Stored items:

>>>>>

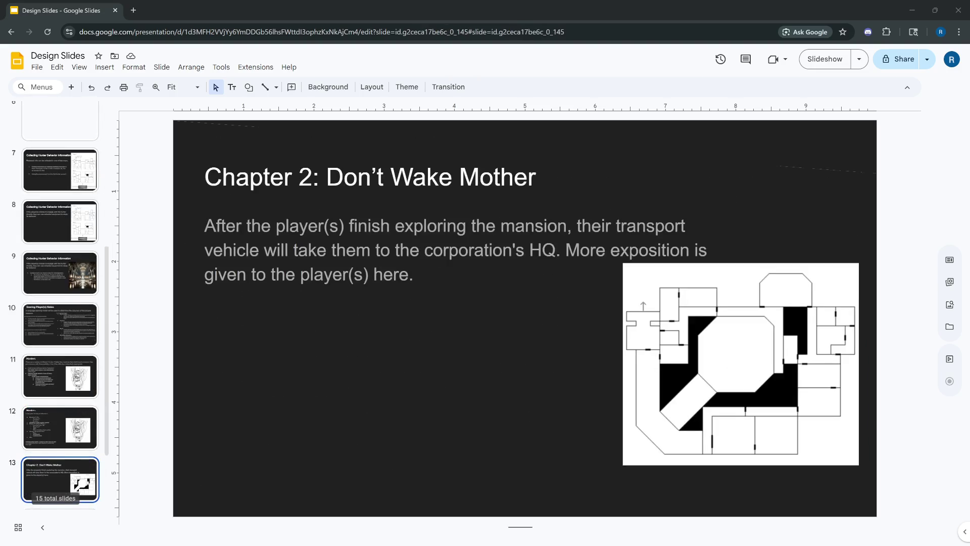
{"action": "key", "text": "Down"}
{"action": "key", "text": "Down"}
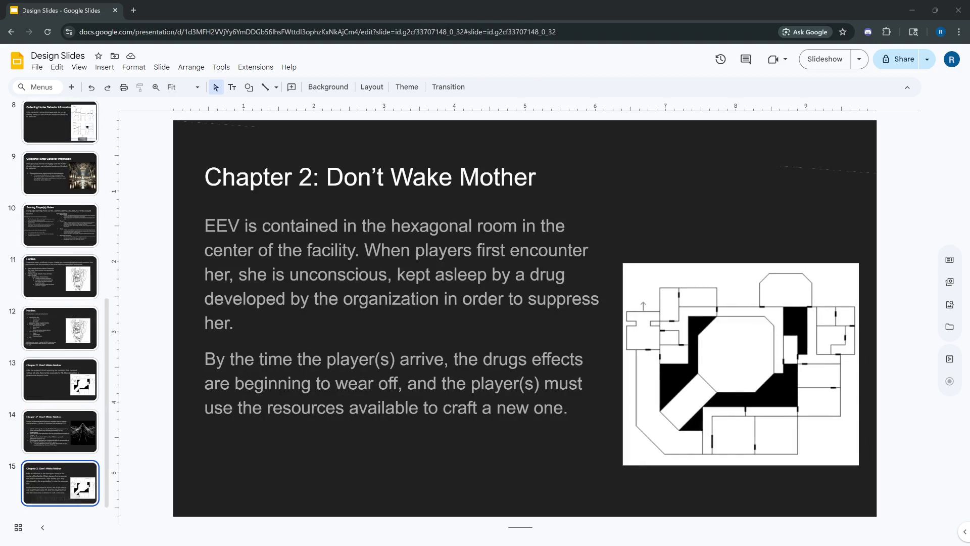
{"action": "left_click", "coordinate": [958, 10]}
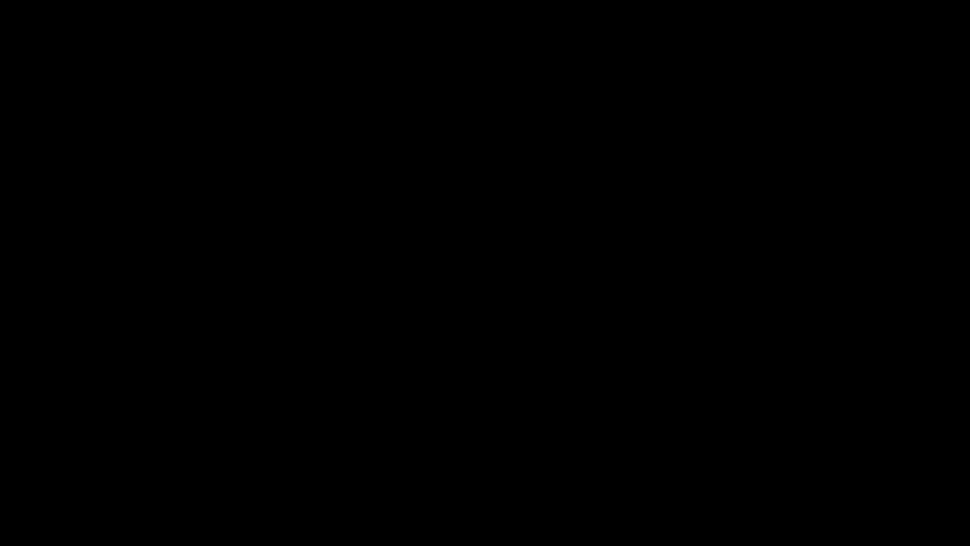
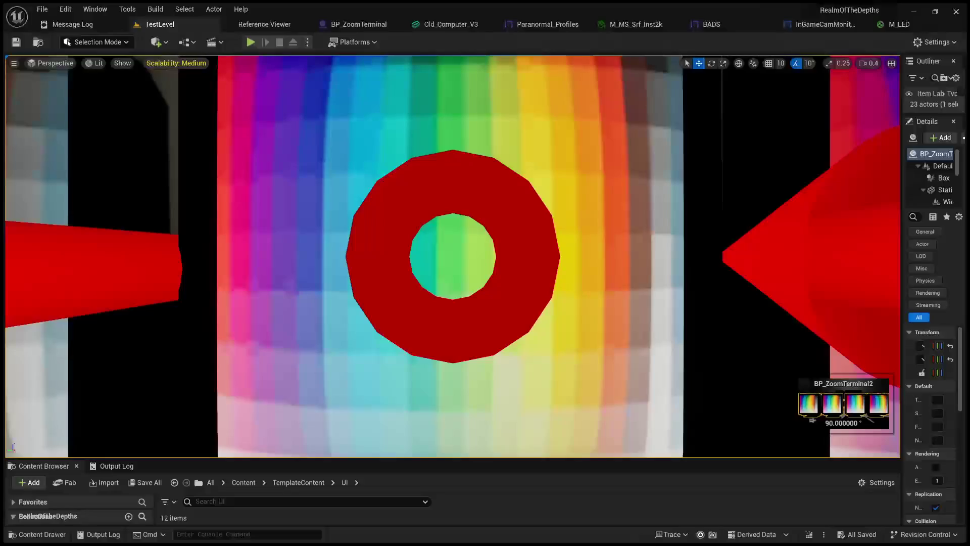
Enlarge the content browser and show the top-level Content folders
{"action": "left_click_drag", "start_coordinate": [285, 458], "coordinate": [281, 210]}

<<<<<

EXERCISE OBJECTIVE: From the line containing "Enlarge the content" through the last line of the records, output each line exactly and nothing more.

EXERCISE SOLUTION:
Enlarge the content browser and show the top-level Content folders
{"action": "left_click_drag", "start_coordinate": [285, 458], "coordinate": [281, 210]}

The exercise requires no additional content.